- What is required
Reproduce the following lines word for word.

:::

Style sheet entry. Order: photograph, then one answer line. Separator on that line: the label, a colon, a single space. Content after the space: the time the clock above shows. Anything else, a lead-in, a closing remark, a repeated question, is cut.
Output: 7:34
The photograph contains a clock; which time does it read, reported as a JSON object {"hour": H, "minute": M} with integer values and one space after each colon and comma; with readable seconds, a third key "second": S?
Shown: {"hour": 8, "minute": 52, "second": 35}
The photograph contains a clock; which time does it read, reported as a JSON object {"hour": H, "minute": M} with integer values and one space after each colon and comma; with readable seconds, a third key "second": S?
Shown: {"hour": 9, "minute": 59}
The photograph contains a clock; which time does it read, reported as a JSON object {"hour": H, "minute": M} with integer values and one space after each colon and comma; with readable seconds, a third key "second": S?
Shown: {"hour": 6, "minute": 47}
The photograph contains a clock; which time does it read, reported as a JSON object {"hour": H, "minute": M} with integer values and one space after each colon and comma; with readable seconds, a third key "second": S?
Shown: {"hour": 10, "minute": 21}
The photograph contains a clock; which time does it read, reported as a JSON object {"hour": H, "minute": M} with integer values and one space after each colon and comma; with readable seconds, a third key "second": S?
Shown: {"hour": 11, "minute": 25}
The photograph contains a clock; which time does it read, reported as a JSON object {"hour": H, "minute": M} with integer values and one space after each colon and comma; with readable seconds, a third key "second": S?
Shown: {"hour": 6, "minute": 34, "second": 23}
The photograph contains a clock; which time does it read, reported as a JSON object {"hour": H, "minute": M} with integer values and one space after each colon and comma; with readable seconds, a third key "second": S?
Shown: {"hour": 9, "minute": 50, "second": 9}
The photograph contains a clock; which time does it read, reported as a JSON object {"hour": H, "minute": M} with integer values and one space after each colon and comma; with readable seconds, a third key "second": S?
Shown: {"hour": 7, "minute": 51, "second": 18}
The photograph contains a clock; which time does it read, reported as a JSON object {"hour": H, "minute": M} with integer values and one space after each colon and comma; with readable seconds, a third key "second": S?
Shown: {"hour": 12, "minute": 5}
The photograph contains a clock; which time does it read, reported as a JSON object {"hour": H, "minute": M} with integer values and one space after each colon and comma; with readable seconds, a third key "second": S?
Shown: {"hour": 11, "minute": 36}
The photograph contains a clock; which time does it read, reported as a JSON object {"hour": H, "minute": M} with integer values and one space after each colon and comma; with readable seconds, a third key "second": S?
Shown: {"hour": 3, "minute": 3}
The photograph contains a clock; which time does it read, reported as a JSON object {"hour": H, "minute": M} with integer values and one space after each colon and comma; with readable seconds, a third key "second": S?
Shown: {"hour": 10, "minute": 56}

:::

- Answer to the task
Style sheet entry. Order: photograph, then one answer line. Separator on that line: the label, a colon, a single space. Content after the space: the time the clock above shows. Anything else, a lead-in, a closing remark, a repeated question, is cut.
Output: 7:34
The photograph contains a clock; which time does it read, reported as a JSON object {"hour": H, "minute": M} with integer values and one space after each colon and comma; with readable seconds, a third key "second": S?
Shown: {"hour": 8, "minute": 52, "second": 35}
The photograph contains a clock; which time does it read, reported as a JSON object {"hour": H, "minute": M} with integer values and one space after each colon and comma; with readable seconds, a third key "second": S?
Shown: {"hour": 9, "minute": 59}
The photograph contains a clock; which time does it read, reported as a JSON object {"hour": H, "minute": M} with integer values and one space after each colon and comma; with readable seconds, a third key "second": S?
Shown: {"hour": 6, "minute": 47}
The photograph contains a clock; which time does it read, reported as a JSON object {"hour": H, "minute": M} with integer values and one space after each colon and comma; with readable seconds, a third key "second": S?
Shown: {"hour": 10, "minute": 21}
The photograph contains a clock; which time does it read, reported as a JSON object {"hour": H, "minute": M} with integer values and one space after each colon and comma; with readable seconds, a third key "second": S?
Shown: {"hour": 11, "minute": 25}
The photograph contains a clock; which time does it read, reported as a JSON object {"hour": H, "minute": M} with integer values and one space after each colon and comma; with readable seconds, a third key "second": S?
Shown: {"hour": 6, "minute": 34, "second": 23}
The photograph contains a clock; which time does it read, reported as a JSON object {"hour": H, "minute": M} with integer values and one space after each colon and comma; with readable seconds, a third key "second": S?
Shown: {"hour": 9, "minute": 50, "second": 9}
The photograph contains a clock; which time does it read, reported as a JSON object {"hour": H, "minute": M} with integer values and one space after each colon and comma; with readable seconds, a third key "second": S?
Shown: {"hour": 7, "minute": 51, "second": 18}
The photograph contains a clock; which time does it read, reported as a JSON object {"hour": H, "minute": M} with integer values and one space after each colon and comma; with readable seconds, a third key "second": S?
Shown: {"hour": 12, "minute": 5}
The photograph contains a clock; which time does it read, reported as a JSON object {"hour": H, "minute": M} with integer values and one space after each colon and comma; with readable seconds, a third key "second": S?
Shown: {"hour": 11, "minute": 36}
The photograph contains a clock; which time does it read, reported as a JSON object {"hour": H, "minute": M} with integer values and one space after each colon and comma; with readable seconds, a third key "second": S?
Shown: {"hour": 3, "minute": 3}
The photograph contains a clock; which time does it read, reported as a JSON object {"hour": H, "minute": M} with integer values and one space after each colon and comma; with readable seconds, a third key "second": S?
Shown: {"hour": 10, "minute": 56}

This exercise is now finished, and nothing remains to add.